The 14-15 doesn't make sense to me. If the first customer pays full price because they are not comfortable with re-using then break even comes a bit sooner! Sure once reuse has succeeded customers will change their views (over time) but as long as the launch provider offers a decent discount, surely the first RLV provider can price things in a way that generates significant profits quickly? It'll take real RLV competition to force prices much closer to cost.
I believe the 7-8 and 14-15 numbers were a way to "not explain" the rationale of partial recovery. Through knowing margins, fatigue, thermal cycling, and engine erosion, one might say you've get away with some reuse success with 7-8, but then you'd hit a wall around 14-15, so in paying off the economics of legs et al, the trade for a fully reusable vehicle wouldn't occur.
This may be a roundabout way of saying "no way in hell do you get hundreds of reflights" like in aircraft operation Musk says he can do.

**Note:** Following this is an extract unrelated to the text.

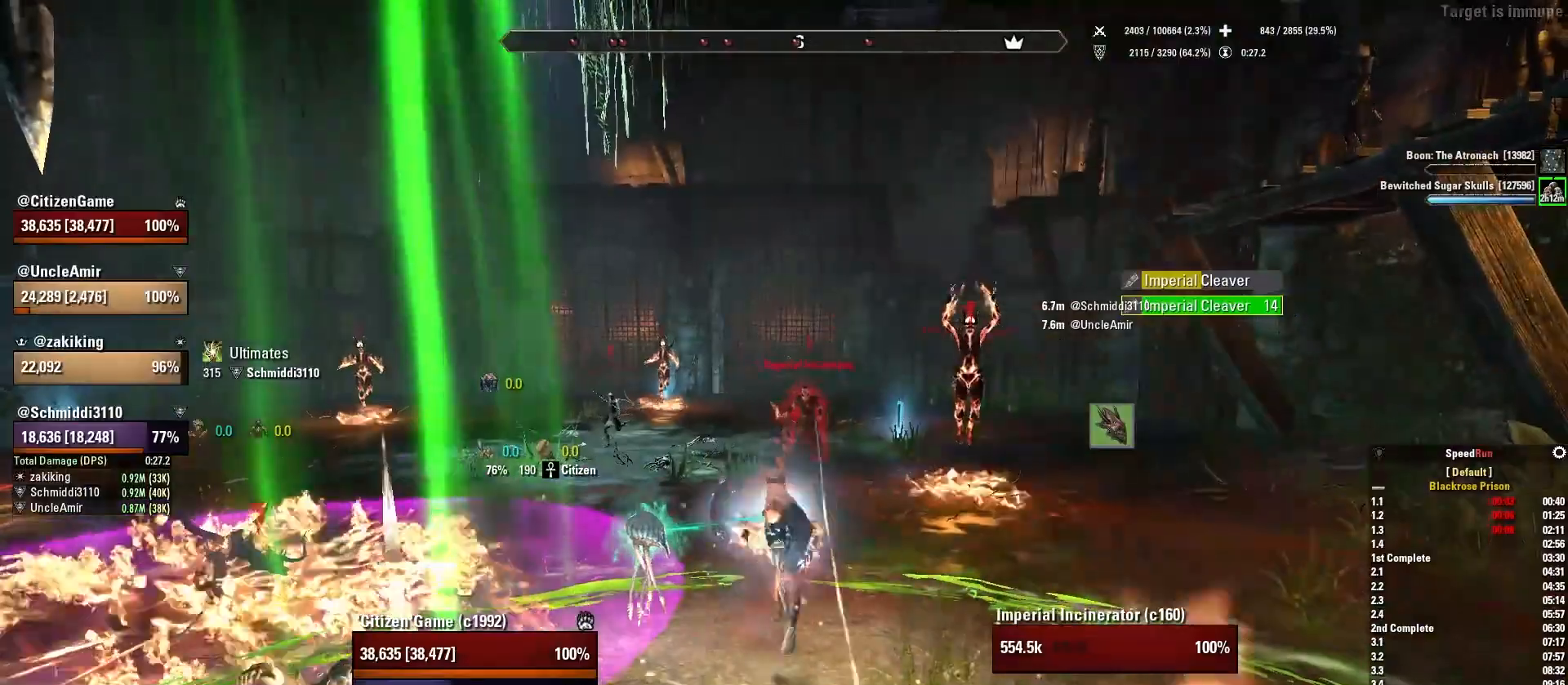
{"keys": ["shift", "w"], "mouse": [], "events": [[67, "mouse_mb5", "down"], [100, "mouse_left", "up"], [167, "mouse_mb5", "up"], [267, "mouse_left", "down"], [334, "mouse_left", "up"], [334, "shift", "down"]]}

I read it that ULA (and others) are absolutely terrified of this prospect occurring soon, so pour the same kind of cold water on it that they did any kind of booster recovery earlier. Not saying that it can be done, but it sounded like "fear of flying" to many members of the audience I know/spoke with.
I talked to grad students afterward, including one for hours, about why they showed up, what they expected, how the talk was received, and how they felt about it afterwards.
Only one grad spoke with him afterward as long as I was there.BTW, a common perspective was that they perceived the speaker as on a PR tour, and not at all certain of what the point was in discussing reuse. It came across overall as more of a backhanded critique of Musk's attempts to achieve reuse, with the sarcasm and petty jabs showing through at various times.
As if he couldn't sort out for himself the conflicting attitudes of wanting to bond as an engineer, wanting to challenge a novel effort, wanting to poke a rival, wanting to self justify a position, and wanting just to start having a presence in public where none had been before. Confusing.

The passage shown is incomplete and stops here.